You have synchronous_mode_strict: false, it means that Patroni will disable sync replication if it realizes that walsender isn't alive (empty pg_stat_replication). But it will happen only after Postgres primary realized that fact.

This is indeed the behavior we expected, but it’s not what seems to actually have happened during our incident.

We tried to reproduce as suggested (by sending a SIGSTOP to the replica’s walreceiver process). Patroni detected it correctly and its logs tell us that replication was interrupted:

2023-12-01 10:41:03,993 INFO: Lock owner: REDACTED; I am REDACTED
2023-12-01 10:41:04,005 INFO: Updating synchronous privilege temporarily from ['REDACTED'] to []
2023-12-01 10:41:04,015 INFO: Assigning synchronous standby status to []
server signaled

We have no trace of this in the logs from the time of the incident, so this seems to confirm that the wal stream between replica and master was disrupted but that Patroni didn’t realize it.
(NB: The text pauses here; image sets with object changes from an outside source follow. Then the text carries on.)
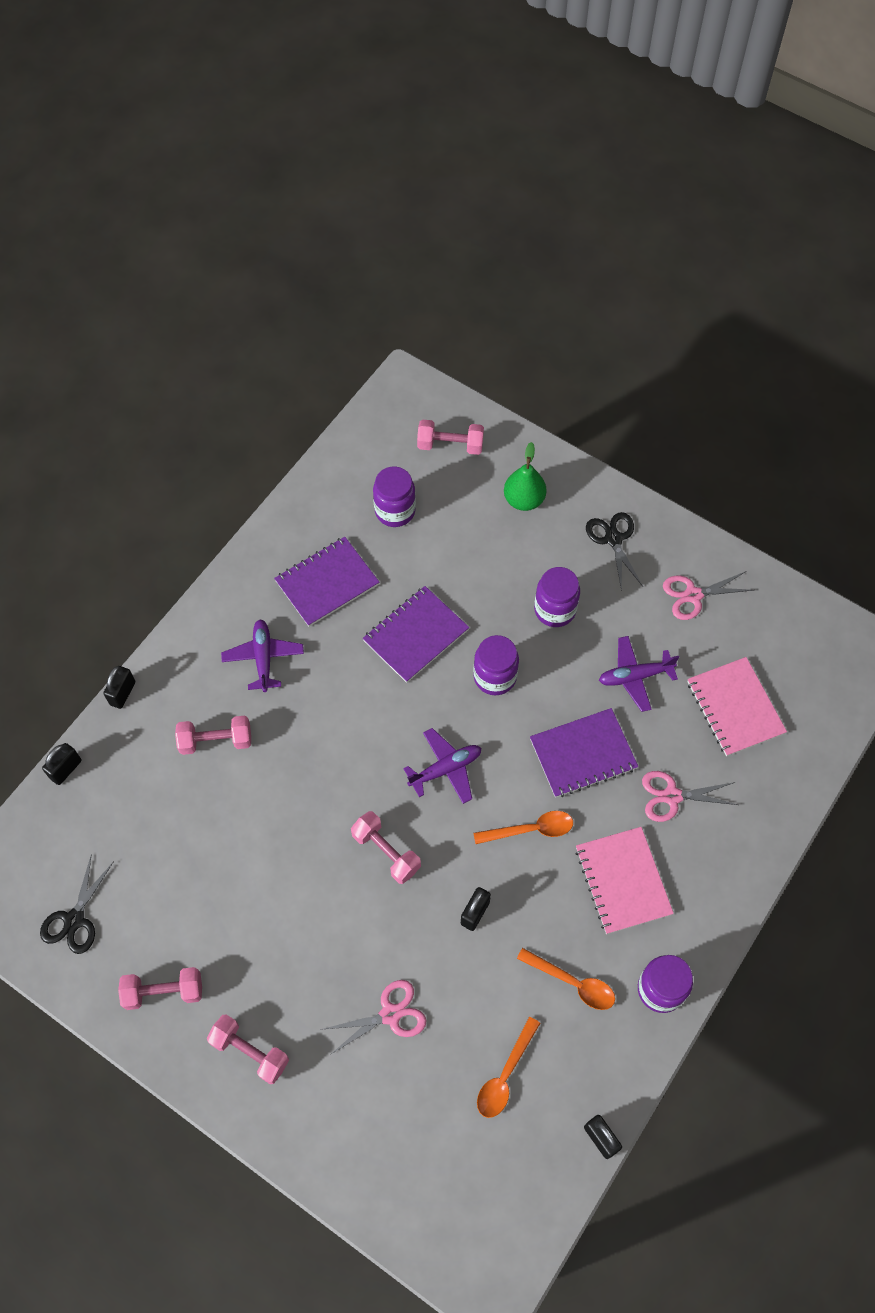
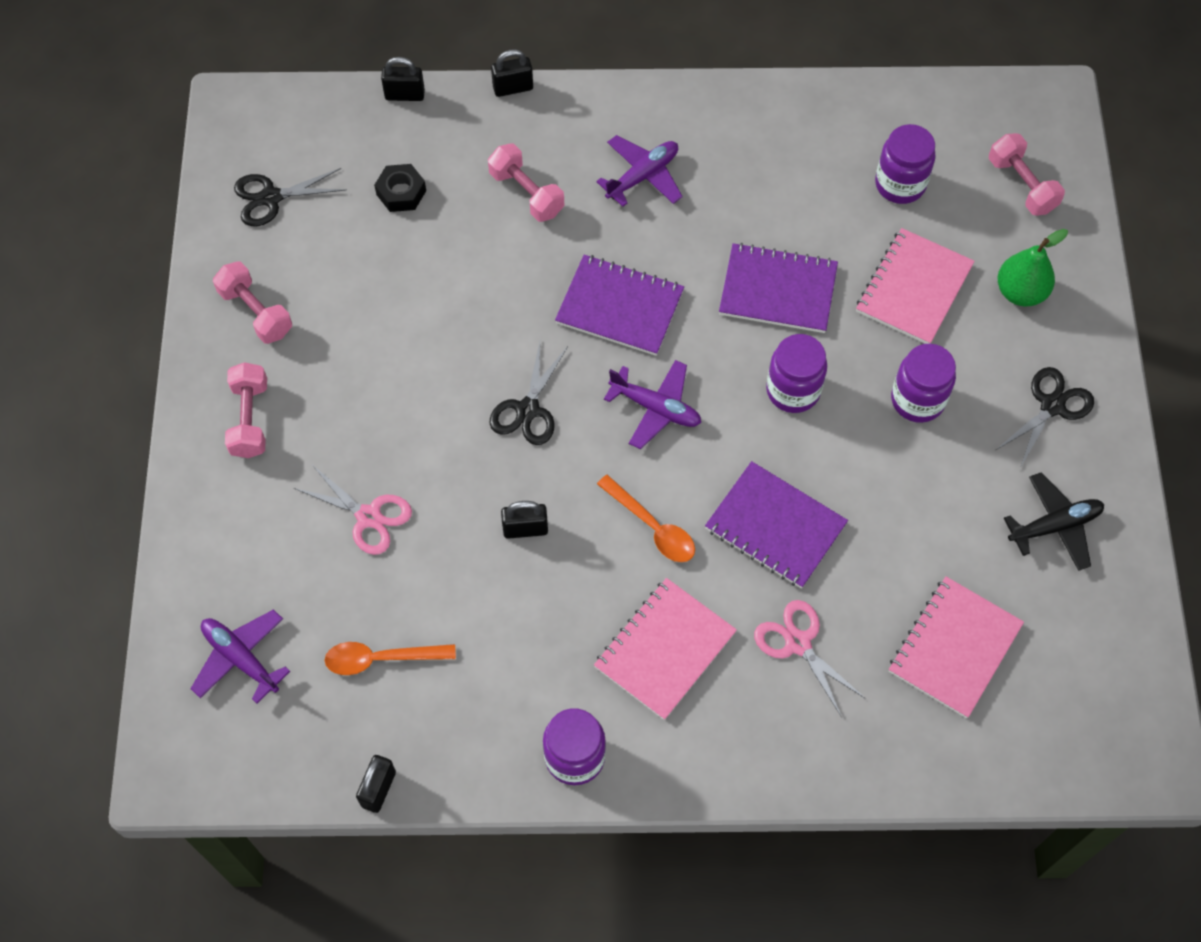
camera: 55 degrees right, 0 degrees up
(146, 824) = (401, 192): none -> black nut
(327, 583) = (768, 177): purple notebook -> purple notebook (620, 307)
(386, 852) = (528, 410): pink dumbbell -> black scissors
(475, 556) = (913, 288): none -> pink notebook
(572, 983) = (520, 665): orange spoon -> none
(635, 676) = (906, 524): purple plane -> purple plane (241, 658)
(693, 595) = (1054, 526): pink scissors -> black plane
Moreover, the incident lasted almost 3 minutes, which is longer than the WAL send/receive timeout we have configured (1min by default).

Alexander Kukushkin · Answer 4 · Fri Dec 01 2023 19:11:04 GMT+0800 (China Standard Time)

Moreover, the incident lasted almost 3 minutes, which is longer than the WAL send/receive timeout we have configured (1min by default).

Well, it might have started from walreciever being slow flushing WAL stream to disk. It immediately impacts the primary, because with synchronous_commit=on primary waits until flush happened on the standby before reporting transaction to the client. That is, it walreceiver could be blocked on IO. And it also may cause cancellation on timeout (but not immediately).
Do you have IO metrics (iops/latency,throughput) from the standby?

Pluggi · Answer 5 · Mon Dec 04 2023 16:38:50 GMT+0800 (China Standard Time)

We did have a spike in IO because of a pgbackrest differential backup that started at 10:00 and ended at 10:25.

Note : Time is again in UTC+1

Leader

Replica

Alexander Kukushkin · Answer 6 · Mon Dec 04 2023 16:54:21 GMT+0800 (China Standard Time)

Nothing interesting on these graphs...
What about replication lag (from pg_stat_replication view)?
More specifically, flush_lag values.

Pluggi · Answer 7 · Mon Dec 04 2023 17:02:01 GMT+0800 (China Standard Time)

Unfortunately, all I have is this

The yellow line in the top graph is the leader.

I don't think we have any metrics with the flush_lag but I'll check.

Alexander Kukushkin · Answer 8 · Mon Dec 04 2023 17:16:46 GMT+0800 (China Standard Time)

It seems that the blue line is a Lag time, and it was indeed exceeding 3 minutes.